When trees come down, are homeowners covered?

If tree falls on my property, is it covered?

SALEM, Ore. — Jodi and Steve Hack said it felt like an earthquake when their huge oak tree came crashing down.

The massive tree knocked down power lines and several smaller trees in its path. It stretched across the front yard of their Salem home and into the street. Nobody was injured but it created a huge mess.

The Hacks figured homeowners insurance would cover the clean-up estimated at more than $7,000. Turns out, they’re out of luck.

"We thought as a homeowner, you have your coverage and whatever is damaged they are going to put it back to the original condition. That is not the case," said Jodi Hack, a state representative from Salem.

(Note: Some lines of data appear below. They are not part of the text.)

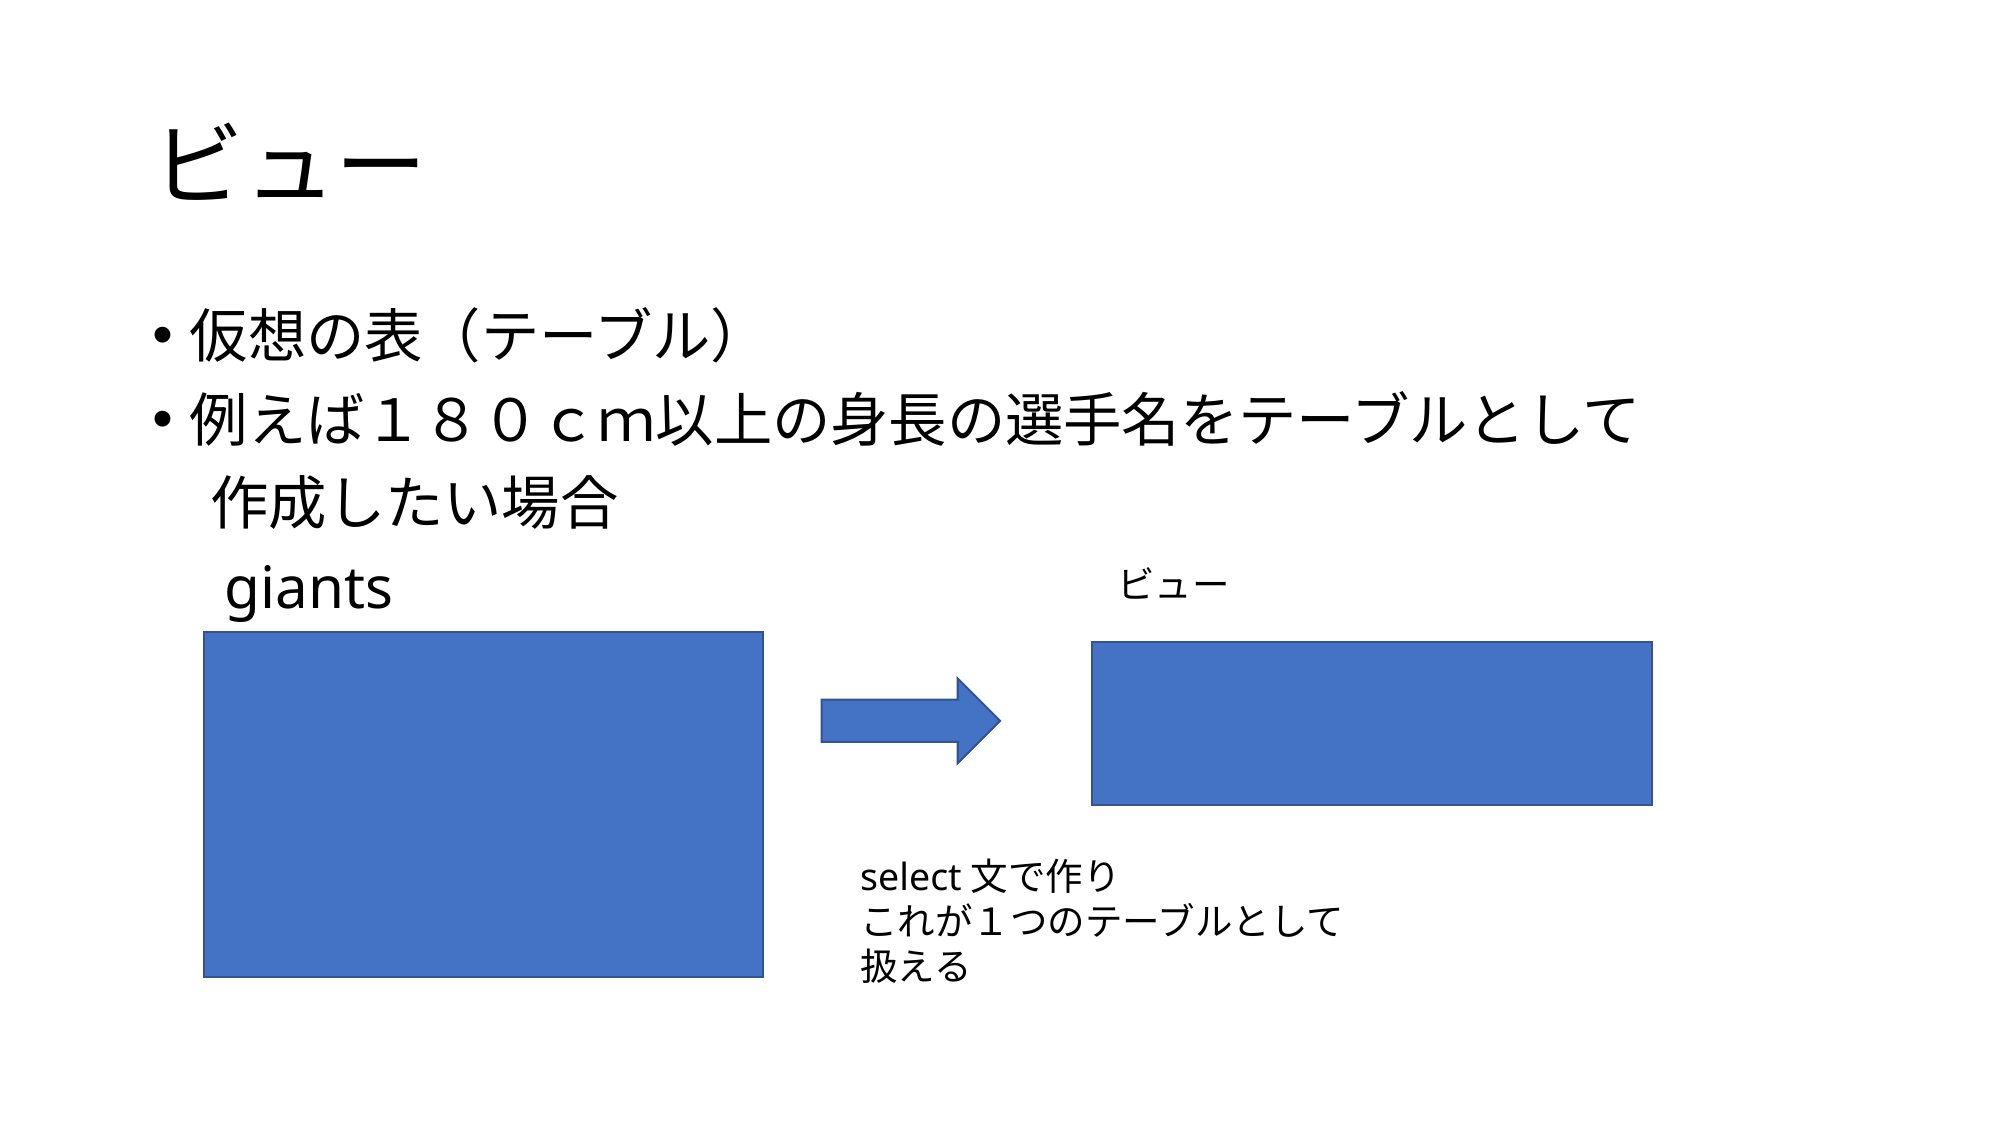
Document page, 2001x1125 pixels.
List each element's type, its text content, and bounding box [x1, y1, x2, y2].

text_box [820, 676, 1002, 766]
text_box ビュー [1102, 553, 1253, 614]
text_box select文で作り これが１つのテーブルとして 扱える [845, 845, 1360, 995]
text_box [203, 631, 764, 978]
title ビュー [137, 59, 1863, 278]
text_box [1091, 641, 1653, 806]
list 仮想の表（テーブル） 例えば１８０ｃｍ以上の身長の選手名をテーブルとして 作成したい場合 giants [137, 299, 1863, 1014]
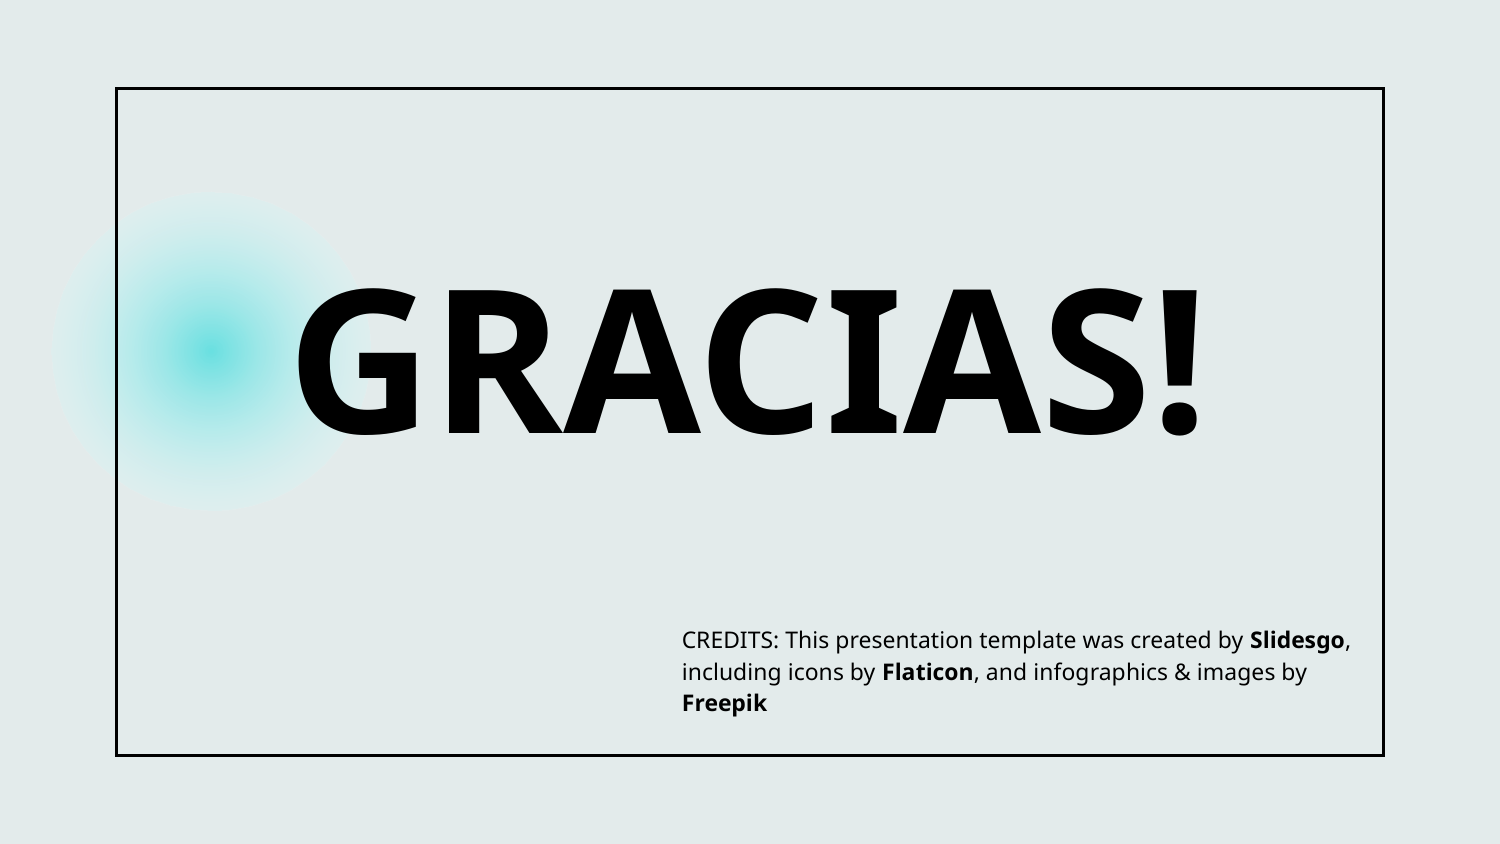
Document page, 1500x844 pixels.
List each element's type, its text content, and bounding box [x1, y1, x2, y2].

title GRACIAS! [224, 231, 1272, 477]
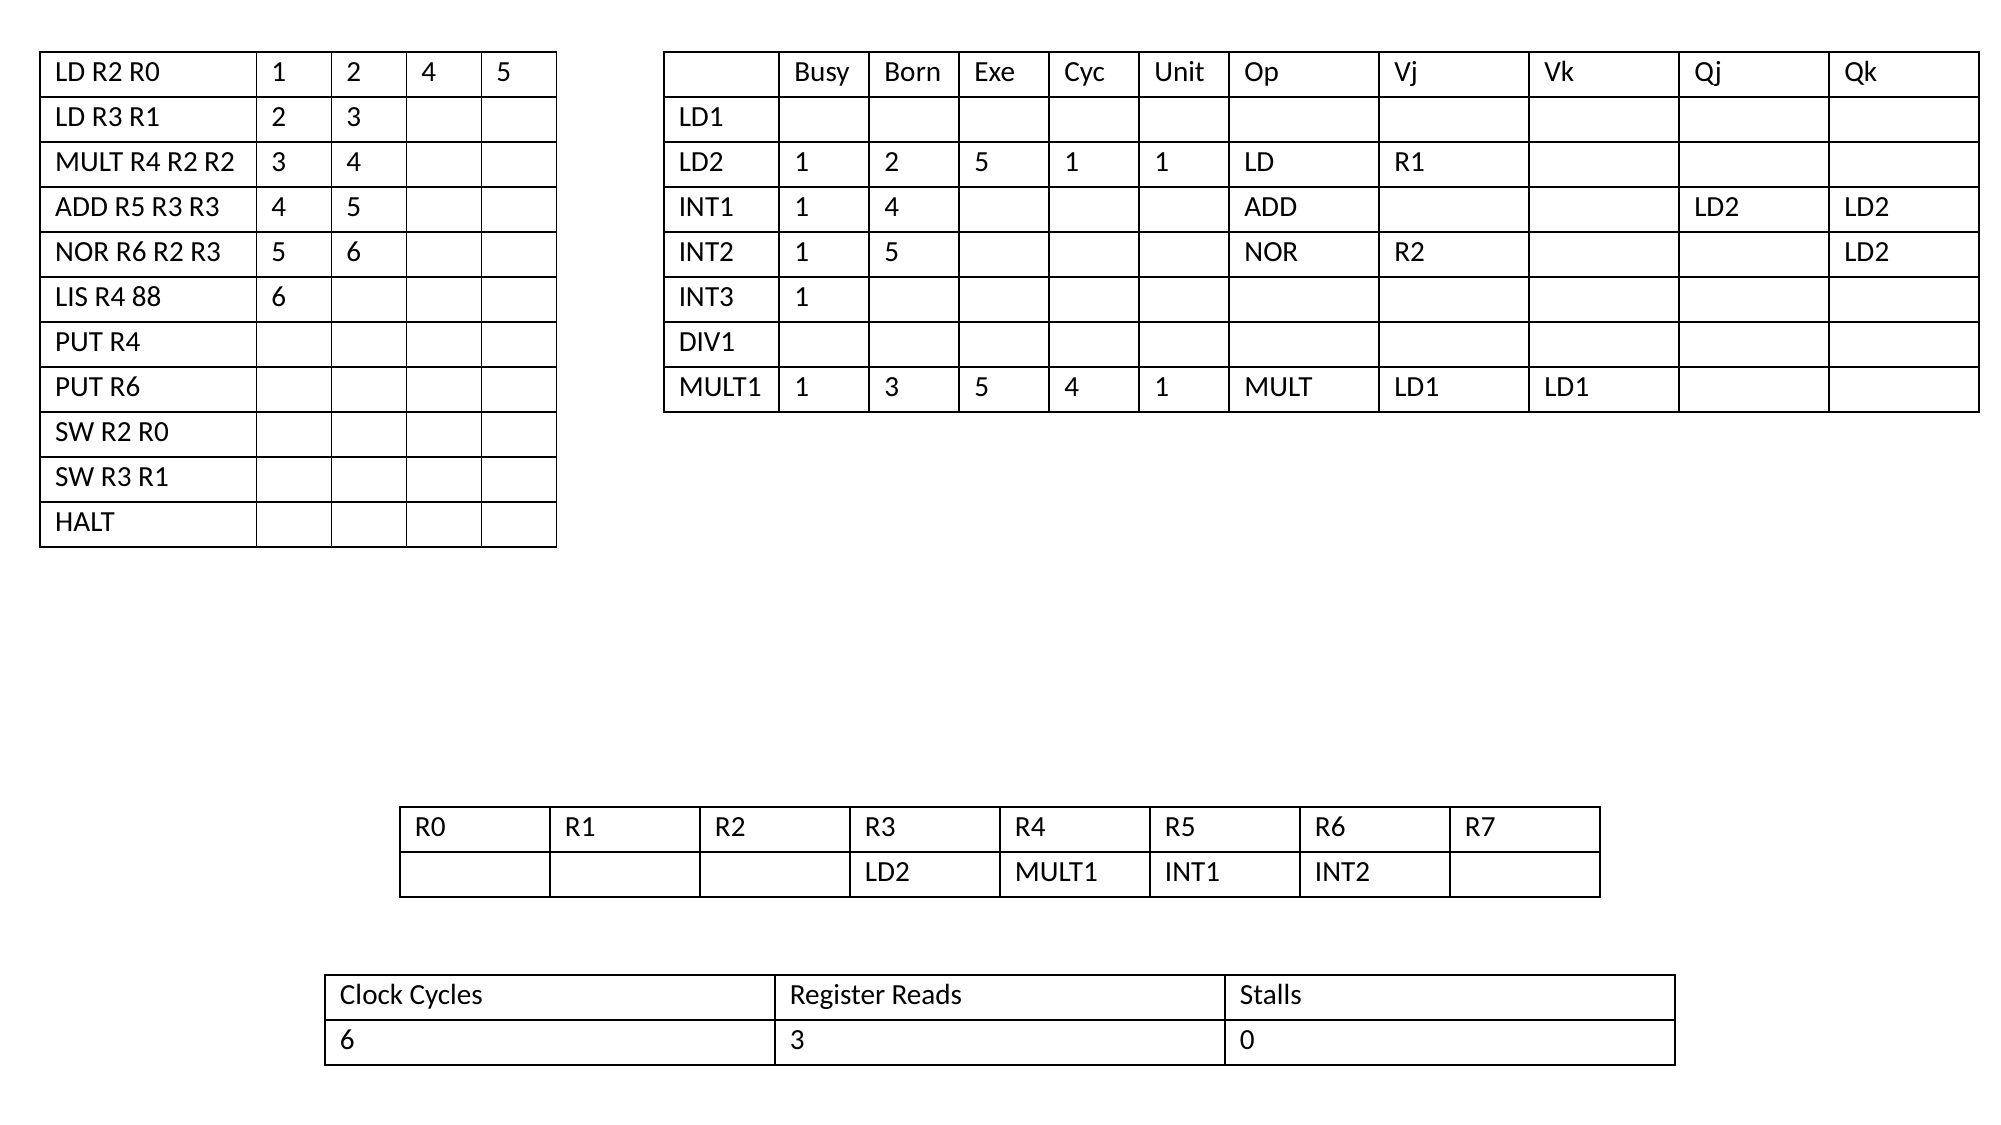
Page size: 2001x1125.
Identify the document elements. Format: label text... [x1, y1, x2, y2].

table_header R6 [1301, 808, 1449, 851]
table_cell 2 [257, 98, 331, 141]
table_cell 3 [870, 368, 958, 411]
table_cell 5 [332, 188, 406, 231]
table_cell [1680, 368, 1828, 411]
table_cell R1 [1380, 143, 1528, 186]
table_cell INT1 [665, 188, 778, 231]
table_header R4 [1001, 808, 1149, 851]
table_cell [870, 278, 958, 321]
table_header Exe [960, 53, 1048, 96]
table_cell [1050, 98, 1138, 141]
table_header Op [1230, 53, 1378, 96]
table_cell LD1 [1530, 368, 1678, 411]
table_cell [407, 503, 481, 546]
table_cell [407, 233, 481, 276]
table_cell [407, 98, 481, 141]
table_cell [1530, 323, 1678, 366]
table_cell 5 [257, 233, 331, 276]
table_cell [1230, 98, 1378, 141]
table_cell LIS R4 88 [41, 278, 256, 321]
table_cell 6 [257, 278, 331, 321]
table_cell [332, 323, 406, 366]
table_header R7 [1451, 808, 1599, 851]
table_cell [257, 503, 331, 546]
table_cell LD1 [1380, 368, 1528, 411]
table_cell [332, 413, 406, 456]
table_cell LD2 [665, 143, 778, 186]
table_cell 5 [960, 368, 1048, 411]
table_cell INT2 [1301, 853, 1449, 896]
table_cell PUT R6 [41, 368, 256, 411]
table_cell [1380, 323, 1528, 366]
table_cell SW R3 R1 [41, 458, 256, 501]
table_cell [1830, 368, 1978, 411]
table_cell [332, 278, 406, 321]
table_cell 4 [257, 188, 331, 231]
table_cell [407, 143, 481, 186]
table_cell [257, 413, 331, 456]
table_cell [482, 188, 556, 231]
table_header R0 [401, 808, 549, 851]
table_cell [332, 503, 406, 546]
table_cell LD2 [851, 853, 999, 896]
table_cell 5 [870, 233, 958, 276]
table_cell LD R3 R1 [41, 98, 256, 141]
table_cell [1230, 278, 1378, 321]
table_cell [1830, 278, 1978, 321]
table_cell [257, 323, 331, 366]
table_header Busy [780, 53, 868, 96]
table_cell [960, 323, 1048, 366]
table_cell [701, 853, 849, 896]
table_cell [1050, 188, 1138, 231]
table_cell [1830, 323, 1978, 366]
table_cell [407, 278, 481, 321]
table_cell NOR [1230, 233, 1378, 276]
table_cell [482, 368, 556, 411]
table_cell [1050, 278, 1138, 321]
table_header Born [870, 53, 958, 96]
table_cell R2 [1380, 233, 1528, 276]
table_header Stalls [1226, 976, 1674, 1019]
table_cell MULT1 [665, 368, 778, 411]
table_header Unit [1140, 53, 1228, 96]
table_cell [257, 458, 331, 501]
table_cell 6 [326, 1021, 774, 1064]
table_cell [482, 323, 556, 366]
table_header R5 [1151, 808, 1299, 851]
table_cell [1530, 98, 1678, 141]
table_cell [1680, 323, 1828, 366]
table_cell 1 [780, 188, 868, 231]
table_cell [482, 458, 556, 501]
table_header Register Reads [776, 976, 1224, 1019]
table_cell SW R2 R0 [41, 413, 256, 456]
table_header R1 [551, 808, 699, 851]
table_cell [1451, 853, 1599, 896]
table_header Clock Cycles [326, 976, 774, 1019]
table_cell 1 [1140, 143, 1228, 186]
table_cell [780, 323, 868, 366]
table_cell [960, 233, 1048, 276]
table_cell LD [1230, 143, 1378, 186]
table_cell [1680, 278, 1828, 321]
table_cell [1530, 278, 1678, 321]
table_cell [332, 368, 406, 411]
table_header 4 [407, 53, 481, 96]
table_header R3 [851, 808, 999, 851]
table_cell [1530, 233, 1678, 276]
table_cell MULT [1230, 368, 1378, 411]
table_cell 1 [780, 143, 868, 186]
table_header Cyc [1050, 53, 1138, 96]
table_cell [1530, 188, 1678, 231]
table_cell [1140, 233, 1228, 276]
table_cell [257, 368, 331, 411]
table_header 2 [332, 53, 406, 96]
table_cell [870, 98, 958, 141]
table_cell [870, 323, 958, 366]
table_header 1 [257, 53, 331, 96]
table_cell INT1 [1151, 853, 1299, 896]
table_cell [960, 278, 1048, 321]
table_cell [407, 323, 481, 366]
table_cell [482, 143, 556, 186]
table_cell ADD [1230, 188, 1378, 231]
table_cell [1140, 188, 1228, 231]
table_cell 4 [1050, 368, 1138, 411]
table_cell 5 [960, 143, 1048, 186]
table_header Qj [1680, 53, 1828, 96]
table_cell ADD R5 R3 R3 [41, 188, 256, 231]
table_cell [1680, 143, 1828, 186]
table_cell 4 [870, 188, 958, 231]
table_cell LD2 [1830, 188, 1978, 231]
table_cell [482, 413, 556, 456]
table_cell 3 [332, 98, 406, 141]
table_cell [482, 98, 556, 141]
table_cell PUT R4 [41, 323, 256, 366]
table_cell [1050, 323, 1138, 366]
table_cell [332, 458, 406, 501]
table_cell 1 [780, 368, 868, 411]
table_cell [1830, 143, 1978, 186]
table_header LD R2 R0 [41, 53, 256, 96]
table_cell LD1 [665, 98, 778, 141]
table_cell [407, 413, 481, 456]
table_cell [960, 188, 1048, 231]
table_cell [1830, 98, 1978, 141]
table_cell 1 [1050, 143, 1138, 186]
table_cell [407, 188, 481, 231]
table_cell [407, 458, 481, 501]
table_header Vk [1530, 53, 1678, 96]
table_cell 2 [870, 143, 958, 186]
table_cell LD2 [1830, 233, 1978, 276]
table_cell [1680, 98, 1828, 141]
table_header 5 [482, 53, 556, 96]
table_cell 3 [776, 1021, 1224, 1064]
table_header Vj [1380, 53, 1528, 96]
table_cell [1380, 188, 1528, 231]
table_cell 1 [1140, 368, 1228, 411]
table_cell MULT1 [1001, 853, 1149, 896]
table_cell [1380, 98, 1528, 141]
table_cell [1140, 323, 1228, 366]
table_header R2 [701, 808, 849, 851]
table_cell MULT R4 R2 R2 [41, 143, 256, 186]
table_cell [482, 233, 556, 276]
table_cell 0 [1226, 1021, 1674, 1064]
table_cell [960, 98, 1048, 141]
table_cell [1050, 233, 1138, 276]
table_cell [482, 503, 556, 546]
table_cell [407, 368, 481, 411]
table_cell [401, 853, 549, 896]
table_cell 3 [257, 143, 331, 186]
table_cell [1530, 143, 1678, 186]
table_cell 4 [332, 143, 406, 186]
table_cell [551, 853, 699, 896]
table_cell 1 [780, 233, 868, 276]
table_cell [780, 98, 868, 141]
table_header [665, 53, 778, 96]
table_cell [1140, 278, 1228, 321]
table_cell HALT [41, 503, 256, 546]
table_cell 1 [780, 278, 868, 321]
table_cell [1380, 278, 1528, 321]
table_cell [1680, 233, 1828, 276]
table_cell [1140, 98, 1228, 141]
table_cell [482, 278, 556, 321]
table_cell [1230, 323, 1378, 366]
table_cell LD2 [1680, 188, 1828, 231]
table_cell 6 [332, 233, 406, 276]
table_cell INT2 [665, 233, 778, 276]
table_cell INT3 [665, 278, 778, 321]
table_header Qk [1830, 53, 1978, 96]
table_cell NOR R6 R2 R3 [41, 233, 256, 276]
table_cell DIV1 [665, 323, 778, 366]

If a tree falls down and causes no damage to your house, your homeowner’s insurance policy typically won’t help cover the cost of removal. You’re on your own.

“I think it is probably a misconception for us, and I'm sure there are many other people that feel the same way,” explained Hack. “You think that everything is covered because it affects your property values, but they focus on the dwelling and not the rest."

Consumer liaison Kevin Jeffries of the Oregon Department of Consumer and Business Services says it is common for homeowners to have questions about insurance coverage after tree damage.

"It really depends on where on the property it falls," explained Jeffries. “If it missed the house, there's not much coverage there. You are not insuring the driveway or the sidewalk, you are insuring your home."

If a storm knocks down a healthy tree and it hits your house, homeowners insurance would help cover the damage.

If a neighbor’s tree falls onto your house, you will need to file a claim.  “Your homeowners insurance would pay for that,” explained Jeffries.

Trees crashing onto the street are often handled by local city or county crews. If not, you may be responsible for the cost of removing a tree from the street.

The Division of Financial Regulation provided the following tips for tree damage:

-  If a tree falls on your house, your homeowner policy should cover the damage. If the tree belongs to a neighbor, your insurance company will investigate whether there is any responsibility on the part of the neighbor.

-  Homeowner policies generally pay to remove debris from your home or outbuildings if a falling tree causes damage. However, if a tree falls and does not damage the residence, the typical policy does not pay to remove the tree.

-  If you have trees that present a danger, you should remove them at your expense.

-  If the wind blows a few shingles off your house, your insurance company will likely replace the damaged shingles, but will not provide you with an entirely new roof. Repairing the damage done by the “covered loss,” in this case the wind, is the company’s responsibility. Home maintenance is your responsibility. If a tree falls on your car, the damage may be covered if you have comprehensive insurance, which covers you for physical damage other than collision. This type of insurance is optional. While we are required to carry liability insurance to pay for damage we cause to others, Oregon law does not require us to buy insurance to protect our own property.